**Job item A:**
Answer these questions using the Graham's hierarchy text:
(i) Which scenes of the video are played first?
(ii) How much time do students get to improve their arguments for disagreeing with the initial statement?
(iii) Which statement does the reply say it agrees with?
**Job item B:**
Retype the stretch of the Graham's hierarchy text from "One Reply to" through "we get happier.".

**Source document:**

────────────────────

To better understand at which level in Graham’s hierarchy each student disagrees, you can do the following:

  • Play the first two scenes of this video
  • Ask your students to choose one statement with which they disagree and one with which they agree
  • Give them 5 minutes to discuss between students who agree with a statement and those who disagree with it
  • Resume playing the video until the end
  • Give students 5 to 10 minutes to improve their arguments for disagreeing with the initial statement
  • Give students another 5 minutes to discuss their disagreement
  • Ask each student to evaluate another student’s arguments and place it on Graham’s Hierarchy of disagreement

One Reply to “Graham’s Hierarchy of Disagreement”

  1. Classroom exercise:

    I chose one idea that I agree and another that disagree, explaining why.

    Agree: “If liberty means anything at all, it means the right to tell people what they do not want to hear.”
    The liberty of speech certainly includes the right to speak your mind, even if some won’t like to hear it. As human beings, diversity of thoughts is natural. To develop ways to understand each other better, freedom of speech is essential. The more we understand one another, the more we are able to create better ways of living, therefore, we get happier.

    Disagree: “No woman can call herself free who does not control her own body”
    I believe this statement has to do with the first one.
    In this sense, is not just a matter of having control of your own body, but also having to deal with the life of another human being.

────────────────────

**Data for review:**
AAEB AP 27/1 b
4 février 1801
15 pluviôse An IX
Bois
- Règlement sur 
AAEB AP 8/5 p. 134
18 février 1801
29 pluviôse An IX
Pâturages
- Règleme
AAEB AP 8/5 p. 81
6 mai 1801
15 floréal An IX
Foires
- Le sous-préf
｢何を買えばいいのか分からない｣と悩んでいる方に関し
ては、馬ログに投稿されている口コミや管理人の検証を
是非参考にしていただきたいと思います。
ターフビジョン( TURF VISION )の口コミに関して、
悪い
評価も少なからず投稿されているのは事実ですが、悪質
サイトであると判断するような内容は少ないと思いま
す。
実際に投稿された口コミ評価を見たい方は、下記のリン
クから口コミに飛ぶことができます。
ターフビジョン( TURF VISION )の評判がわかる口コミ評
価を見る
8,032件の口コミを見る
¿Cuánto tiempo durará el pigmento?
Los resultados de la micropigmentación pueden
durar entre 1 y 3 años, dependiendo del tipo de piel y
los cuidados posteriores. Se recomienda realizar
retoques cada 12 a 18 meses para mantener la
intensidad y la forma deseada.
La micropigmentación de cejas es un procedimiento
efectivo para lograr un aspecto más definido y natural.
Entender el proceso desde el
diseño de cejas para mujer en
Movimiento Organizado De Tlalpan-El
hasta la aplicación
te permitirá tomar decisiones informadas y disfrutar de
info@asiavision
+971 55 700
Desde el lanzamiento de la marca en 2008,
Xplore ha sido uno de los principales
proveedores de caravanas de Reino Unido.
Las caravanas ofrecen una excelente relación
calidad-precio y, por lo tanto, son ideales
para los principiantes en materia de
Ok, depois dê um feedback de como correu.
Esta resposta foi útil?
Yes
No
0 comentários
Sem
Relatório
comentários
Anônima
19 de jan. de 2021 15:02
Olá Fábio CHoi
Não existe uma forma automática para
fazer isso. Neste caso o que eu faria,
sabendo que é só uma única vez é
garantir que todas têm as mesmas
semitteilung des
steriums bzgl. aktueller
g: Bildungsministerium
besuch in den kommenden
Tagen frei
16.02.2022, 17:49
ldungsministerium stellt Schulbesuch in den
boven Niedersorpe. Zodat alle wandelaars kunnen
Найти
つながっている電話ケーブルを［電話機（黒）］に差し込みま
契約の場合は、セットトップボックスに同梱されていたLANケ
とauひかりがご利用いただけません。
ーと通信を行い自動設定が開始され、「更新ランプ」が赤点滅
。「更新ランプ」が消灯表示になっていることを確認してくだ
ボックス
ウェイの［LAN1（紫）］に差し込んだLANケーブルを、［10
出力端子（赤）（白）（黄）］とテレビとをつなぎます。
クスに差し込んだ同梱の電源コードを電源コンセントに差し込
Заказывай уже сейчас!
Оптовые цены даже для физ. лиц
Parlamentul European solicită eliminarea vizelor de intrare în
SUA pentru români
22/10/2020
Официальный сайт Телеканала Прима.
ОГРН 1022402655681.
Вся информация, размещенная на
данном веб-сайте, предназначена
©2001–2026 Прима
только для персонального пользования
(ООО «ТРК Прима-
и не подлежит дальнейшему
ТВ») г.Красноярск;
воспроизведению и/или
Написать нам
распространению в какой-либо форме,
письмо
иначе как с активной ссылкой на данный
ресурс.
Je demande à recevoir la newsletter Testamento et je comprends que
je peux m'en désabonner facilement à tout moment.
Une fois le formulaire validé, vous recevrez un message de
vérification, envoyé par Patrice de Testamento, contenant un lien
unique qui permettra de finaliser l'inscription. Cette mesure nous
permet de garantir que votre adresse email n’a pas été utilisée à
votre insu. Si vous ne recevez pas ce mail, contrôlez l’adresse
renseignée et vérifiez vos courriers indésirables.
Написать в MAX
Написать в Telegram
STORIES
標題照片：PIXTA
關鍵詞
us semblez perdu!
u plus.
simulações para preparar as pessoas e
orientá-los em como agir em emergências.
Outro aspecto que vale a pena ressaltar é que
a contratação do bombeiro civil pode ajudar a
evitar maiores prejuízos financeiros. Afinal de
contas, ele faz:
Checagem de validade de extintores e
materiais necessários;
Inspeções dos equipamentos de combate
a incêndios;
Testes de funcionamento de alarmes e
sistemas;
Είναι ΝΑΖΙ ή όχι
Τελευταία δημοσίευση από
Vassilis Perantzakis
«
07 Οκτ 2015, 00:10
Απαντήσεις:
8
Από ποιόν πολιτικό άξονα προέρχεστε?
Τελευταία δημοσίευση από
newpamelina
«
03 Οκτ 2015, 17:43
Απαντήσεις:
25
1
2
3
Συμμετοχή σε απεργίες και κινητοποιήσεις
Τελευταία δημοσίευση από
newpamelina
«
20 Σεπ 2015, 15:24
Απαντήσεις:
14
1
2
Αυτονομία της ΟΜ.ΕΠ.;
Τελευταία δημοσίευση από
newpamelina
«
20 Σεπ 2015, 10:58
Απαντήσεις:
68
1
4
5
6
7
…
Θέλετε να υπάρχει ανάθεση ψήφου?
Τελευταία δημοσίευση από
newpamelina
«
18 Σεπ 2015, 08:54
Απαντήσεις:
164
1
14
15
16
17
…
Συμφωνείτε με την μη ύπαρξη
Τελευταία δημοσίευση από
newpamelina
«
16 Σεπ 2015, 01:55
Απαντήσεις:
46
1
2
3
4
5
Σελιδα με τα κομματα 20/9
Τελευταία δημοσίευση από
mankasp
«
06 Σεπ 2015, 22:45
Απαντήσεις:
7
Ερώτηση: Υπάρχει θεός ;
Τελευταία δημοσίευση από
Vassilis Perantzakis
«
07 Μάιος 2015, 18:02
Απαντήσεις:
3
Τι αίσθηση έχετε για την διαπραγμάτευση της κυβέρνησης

────────────────────

**Exercise response A:**
(i) The first two scenes.
(ii) 5 to 10 minutes.
(iii) "If liberty means anything at all, it means the right to tell people what they do not want to hear."

**Exercise response B:**
One Reply to “Graham’s Hierarchy of Disagreement”

  1. Classroom exercise:

    I chose one idea that I agree and another that disagree, explaining why.

    Agree: “If liberty means anything at all, it means the right to tell people what they do not want to hear.”
    The liberty of speech certainly includes the right to speak your mind, even if some won’t like to hear it. As human beings, diversity of thoughts is natural. To develop ways to understand each other better, freedom of speech is essential. The more we understand one another, the more we are able to create better ways of living, therefore, we get happier.